Text excerpt
-*-
This matters because the favorite price is sensitive to sequencing. An early Morocco goal would validate the control assumption by forcing Haiti to open space. A long scoreless first half would place more weight on the draw branch, since every minute without separation makes the favorite’s remaining path narrower. The current distribution therefore treats Morocco’s advantage as durable across both the opening phase and the late-game phase.

The draw price exposes Haiti’s most credible route

The draw Yes price is almost double Haiti’s outright Yes price, a meaningful clue about how the market ranks underdog paths. Haiti’s market-implied route is more likely to involve preventing a decisive Morocco result than taking full control of the match. That matters because positive Haiti signals may first affect the draw share: defensive structure, goalkeeper availability, or a tournament situation where a point has value would all support the stalemate path if those conditions emerge.

The reverse also applies. Evidence that Morocco needs margin, selects an attacking lineup, or faces a Haiti team forced to chase the game would weaken the draw’s role. Those are hypothetical pre-match scenarios at this stage; the supplied context establishes the fixture, odds, settlement source, and timing, while team sheets and group-table incentives will arrive much closer to kickoff.

Deep listed liquidity can make an early number look settled

The market shows $78.86K in volume, $46.72K in open interest, and nearly $996.87K in liquidity. That mix matters because the visible price can appear firm while the amount of resolved disagreement is still modest for a World Cup fixture with a long runway. The close date leaves months for new information to shift the assumptions behind the current split.

Large liquidity also changes the editorial read of the price. It suggests there is capacity for meaningful price changes when information arrives, yet the existing volume indicates limited stress-testing against confirmed match context. In practical analytical terms, the price is an early consensus around relative team strength, with future catalysts likely to determine how much of that consensus survives into kickoff week.

Repricing pressure should come from match context

Because settlement follows the FIFA result and Polymarket lists three outcomes, the eventual official scoreline is the only resolution fact that matters. Before then, the largest odds moves would likely come from information that changes the expected match script. The strongest catalysts are concrete, dated, and verifiable close to the event.

Possible new informationWhy it would matter
Confirmed Morocco absences or rotationReduces confidence in sustained pressure and late-game control.
Confirmed Haiti absencesMakes the draw-prevention route harder to sustain.
Group-table incentives after earlier matchesCan change whether either side benefits from a conservative posture.
Weather, venue, or referee context if officially availableCould affect tempo, stoppages, and set-piece importance.
Opening lineups and tactical shapeForces the market to replace national-team priors with personnel-specific assumptions.

The main failure mode is a narrow match that lasts too long

The clearest counter-signal to Morocco’s pricing is a match script where Haiti keeps the game narrow past the point at which pre-match quality dominates the conversation. A 0-0 score deep into the first half, limited Morocco chance quality, or early signs that Haiti can exit pressure would push the market toward the draw branch because the outcome tree compresses quickly in football.

That failure mode matters even without a Haiti goal. Since the Haiti win price is far below the draw price, the market is already saying the underdog’s strongest disruption is stalemate pressure. The relevant counter-signal is evidence that Morocco’s expected control fails to produce separation soon enough, with Haiti’s outright takeover remaining a smaller branch according to the listed prices.

For now, the market-implied thesis gives Morocco command of the result and assigns Haiti a narrower but coherent route through delay. The close date and liquidity profile make the setup highly sensitive to late-arriving facts: lineups, incentives, and match conditions can move the balance between a controlled favorite win and a draw-shaped upset path long before FIFA publishes the final result.
-*-
(Bounding boxes with keypoints)
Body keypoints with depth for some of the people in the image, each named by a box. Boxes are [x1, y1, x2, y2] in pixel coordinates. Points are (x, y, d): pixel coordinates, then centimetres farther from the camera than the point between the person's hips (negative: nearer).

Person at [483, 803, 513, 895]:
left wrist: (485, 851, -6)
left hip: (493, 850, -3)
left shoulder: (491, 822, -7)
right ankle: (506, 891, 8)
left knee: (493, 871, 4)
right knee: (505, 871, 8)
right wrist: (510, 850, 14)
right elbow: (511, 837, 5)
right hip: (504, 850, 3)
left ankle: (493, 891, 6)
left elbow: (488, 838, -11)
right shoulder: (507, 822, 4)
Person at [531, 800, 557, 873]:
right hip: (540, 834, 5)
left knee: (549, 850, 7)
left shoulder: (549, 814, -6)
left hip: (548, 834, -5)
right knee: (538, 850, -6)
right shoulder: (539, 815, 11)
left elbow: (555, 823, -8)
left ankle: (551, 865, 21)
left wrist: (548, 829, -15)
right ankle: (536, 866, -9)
-*-
Problem
The Morocco–Haiti market analysis has a table of possible new information. Name every item in its left-hand column.

Answer to the exercise
- Confirmed Morocco absences or rotation
- Confirmed Haiti absences
- Group-table incentives after earlier matches
- Weather, venue, or referee context if officially available
- Opening lineups and tactical shape